Der Hinweis der Klägerin auf Frau K. geht in diesem Zusammenhang ebenfalls ins Leere. Das beklagte Land hat insoweit durch die Klägerin unwidersprochen vorgetragen, dass der zu Grunde liegende Altersteilzeitvertrag bereits im Jahr 2006 abgeschlossen worden sei.

Eine Verletzung des Gleichbehandlungsgrundsatzes ist demnach unter Berücksichtigung des gegebenen Sach- und Streitstandes für die Kammer nicht feststellbar.

c) Entgegen der Auffassung der Klägerin kann der von ihr geltend gemachte Anspruch auch nicht auf der Grundlage der Bearbeitung ihres Antrages am 15.12.2009 unter schadensersatzrechtlichen Gesichtspunkten bejaht werden.

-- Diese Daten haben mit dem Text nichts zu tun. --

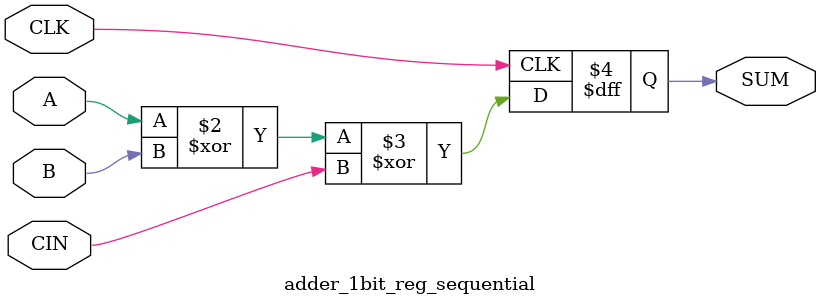
<source format=v>

module adder_1bit_reg_sequential
(
  input CLK,
  input A,
  input B,
  input CIN,
  output SUM
);

  reg SUM;

  always @(posedge CLK) begin
    SUM <= A ^ B ^ CIN;
  end


endmodule

</source>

Dies ergibt sich zum einen bereits aus den Ausführungen unter Ziffer 1. 2. a) dieser Entscheidung. Zum anderen ist nicht ersichtlich, dass die Entscheidung des beklagten Landes bis zum Ablauf der "Bearbeitungsfrist" am 30.11.2009 abweichend ausgefallen wäre. Denn zu diesem Zeitpunkt war die Aufgabe der bis dato geübten Verwaltungspraxis bereits beschlossen.

3. Schließlich sind auch unter personalvertretungsrechtlichen Gesichtspunkten keine Umstände gegeben, den von der Klägerin geltend gemachten Anspruch zu tragen.

II. Die Kostenentscheidung beruht auf § 91 Abs. 1 ZPO.

Revisionszulassungsgründe im Sinne des § 72 Abs. 2 ArbGG sind nicht ersichtlich.